Legalità
Chiamiamolo Dilip, perché non si sa mai. Un simpatico giovanotto sui 25 anni, studente universitario pieno di buona volontà, e pure mezzo intenzionato a farsi missionario.
Tempo fa aveva accompagnato in visita per Dhaka uno straniero, guadagnandosi 50 euro. Li custodisce gelosamente finché, mesi dopo, si trova a dover pagare il conto di ospedale e cure per la sorella ammalata. Dà uno sguardo d’addio ai 50 euro, li mette nello zainetto insieme a 2000 taka (valore 20 euro), poi esce per venire a chiedermi di cambiarglieli.
Giorno di sciopero, uno dei tanti. Questa volta a proclamarlo e organizzarlo sono quelli del Jamaat, i fondamentalisti, i “duri”, capaci non solo di picchiare e incendiare, ma di mettere bombe. Quindi le forze dell’ordine hanno un mandato severo: sorveglianza strettissima.
Dilip, a piedi, gira l’angolo e viene fermato da una pattuglia di polizia. “Che hai nello zaino?” Saltano fuori un mango e un coltellino per tagliarlo – sequestrato – poi i 50 euro, che spariscono, e le 2000 taka, consegnate al “capo”. “Quanto valgono quegli euro?” “Non so, stavo andando a cambiarli, spero abbastanza per pagare l’ospedale…” L’interrogatorio si prolunga, si fa duro. “Ti portiamo alla stazione di polizia.” Pausa per passare ad altri malcapitati: uno sta portando a riparare un portatile, e viene accusato di averlo rubato. Un altro è sospetto perché non ha con sé nulla, quindi… sta leggero per andare a tirare sassi. Nuovo interrogatorio. Nuova attesa.

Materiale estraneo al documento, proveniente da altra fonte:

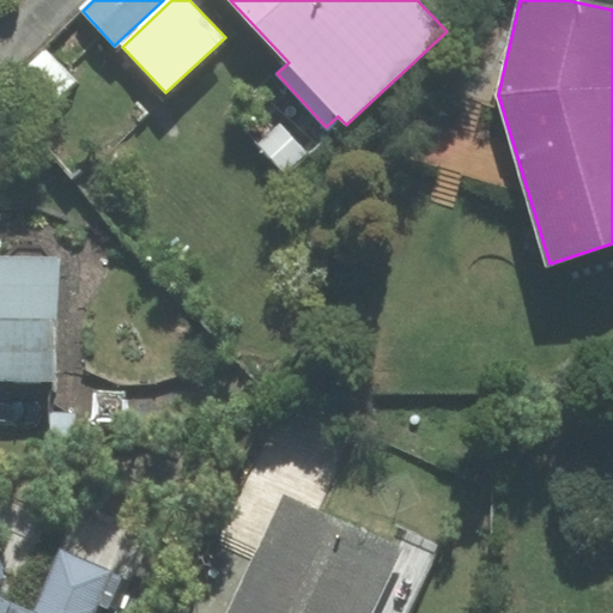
[(56,260),(0,259),(0,378),(54,380),(56,260)]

Si fa avanti un poliziotto: “Lo conosco, è un bravo ragazzo del mio paese, potete lasciarlo andare.” “Quanto ci dai?”. Dilip pensa al conto, discute pieno di paura, poi concordano 1000 taka – e una firma su una pagina in bianco, con tanto di nome, indirizzo, telefono, e dati vari.
“Posso andare?” “Certo!” Ora si fanno in quattro per trovargli un triciclo a motore e minacciano l’autista perché non chieda troppo. “E gli euro che avete preso all’inizio?”. “Quali euro? Noi non abbiamo visto nessun euro. Vai pure… Ah, e ricorda che hai firmato!”